╭─ Excerpted data
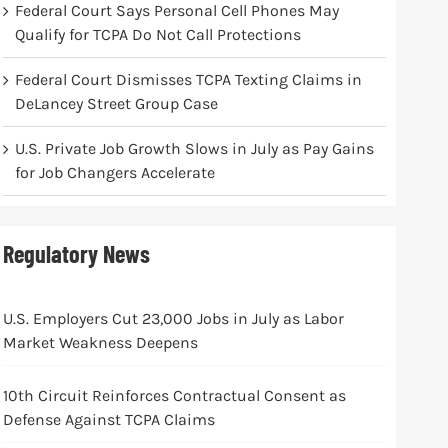
Federal Court Says Personal Cell Phones May
Qualify for TCPA Do Not Call Protections
Federal Court Dismisses TCPA Texting Claims in
DeLancey Street Group Case
U.S. Private Job Growth Slows in July as Pay Gains
for Job Changers Accelerate
Regulatory News
U.S. Employers Cut 23,000 Jobs in July as Labor
Market Weakness Deepens
10th Circuit Reinforces Contractual Consent as
Defense Against TCPA Claims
╰─
### [Work instruction]
Identify every line above that includes the word "Federal", and show those lines.

### [Output]
Federal Court Says Personal Cell Phones May
Federal Court Dismisses TCPA Texting Claims in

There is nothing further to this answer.